In total, the Ukrainian military evacuated more than half a thousand citizens from Afghanistan in these months, including Ukrainians.

Ukraine’s last mission in Congo

On 6 April 1994, the genocide in Rwanda unfolded when the Hutu people initiated the extermination of the Tutsi population. Within three months, 800,000 individuals, both Tutsi and Hutu who refused to participate in the mass killings, lost their lives. The perpetrators of the crime fled to the eastern provinces of the Congo, where they regrouped into armed factions and persisted in assaulting the civilian population.

Since 2012, the 18th Separate Helicopter Unit of the Armed Forces of Ukraine has been a part of the UN contingent in a peacekeeping mission to stabilise the situation in the Democratic Republic of the Congo. The unit contributed 156 military personnel, with Ukrainian helicopters constituting one-third of the UN’s deployed assets. The primary tasks included evacuating the wounded and sick persons, reconnaissance, and patrolling. Over the course of a decade, Ukrainian helicopters spent more than 22,473 hours in the air, transporting over 116,280 passengers and cargo weighing a total of 5,600 tons. Throughout this period, there were 12 rotations of Ukrainian military personnel.

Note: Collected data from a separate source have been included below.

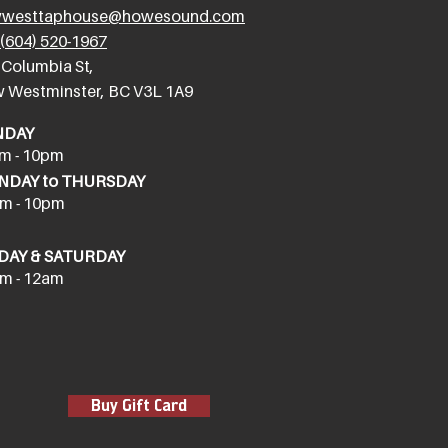
westtaphouse@howesound.com
(604) 520-1967
 Columbia St,
 Westminster, BC V3L 1A9
NDAY
m - 10pm
DAY to THURSDAY
m - 10pm
DAY & SATURDAY
m - 12am
Buy Gift Card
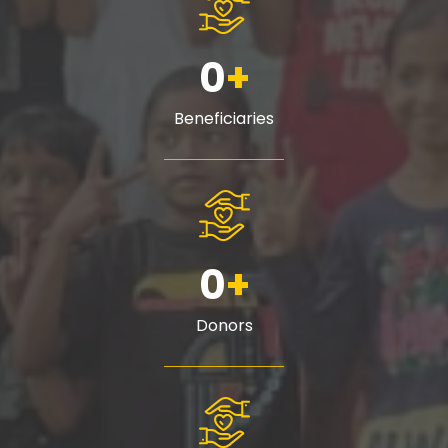
0
+
Beneficiaries
0
+
Donors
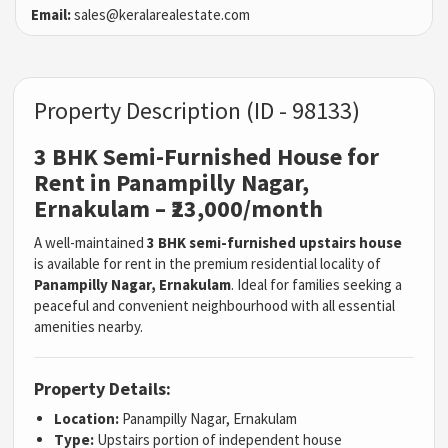
Email:
sales@keralarealestate.com
Property Description (ID - 98133)
3 BHK Semi-Furnished House for
Rent in Panampilly Nagar,
Ernakulam – ₹23,000/month
A well-maintained
3 BHK semi-furnished upstairs house
is available for rent in the premium residential locality of
Panampilly Nagar, Ernakulam
. Ideal for families seeking a
peaceful and convenient neighbourhood with all essential
amenities nearby.
Property Details:
Location:
Panampilly Nagar, Ernakulam
Type:
Upstairs portion of independent house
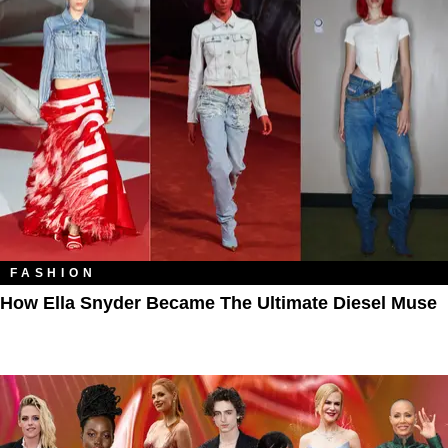
FASHION
How Ella Snyder Became The Ultimate Diesel Muse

Ukrainian peacekeepers repairing a Mi-24 helicopter at the Goma airfield, the Congo, on 5 December , 2019. Photo by Volodymyr Petrov for the Kyiv Post.

The Ukrainian peacekeeping mission in the Congo was brought to an end due to the full-scale armed aggression of the Russian Federation. Following President Volodymyr Zelenskyy’s order, they withdrew from the Congo in 2022.

Awards ceremony for Ukrainian peacekeepers in the Congo, December 2015. Photo: Ministry of Defense of Ukraine.

Since proclaiming its independence, Ukraine has actively participated in international missions aimed at rescuing the affected, resolving conflicts, and preserving peace. Despite facing challenges and confronting the enemy, the Ukrainian state not only receives international assistance but also stands as a dedicated member of the global community, ready to assist countries facing adversity.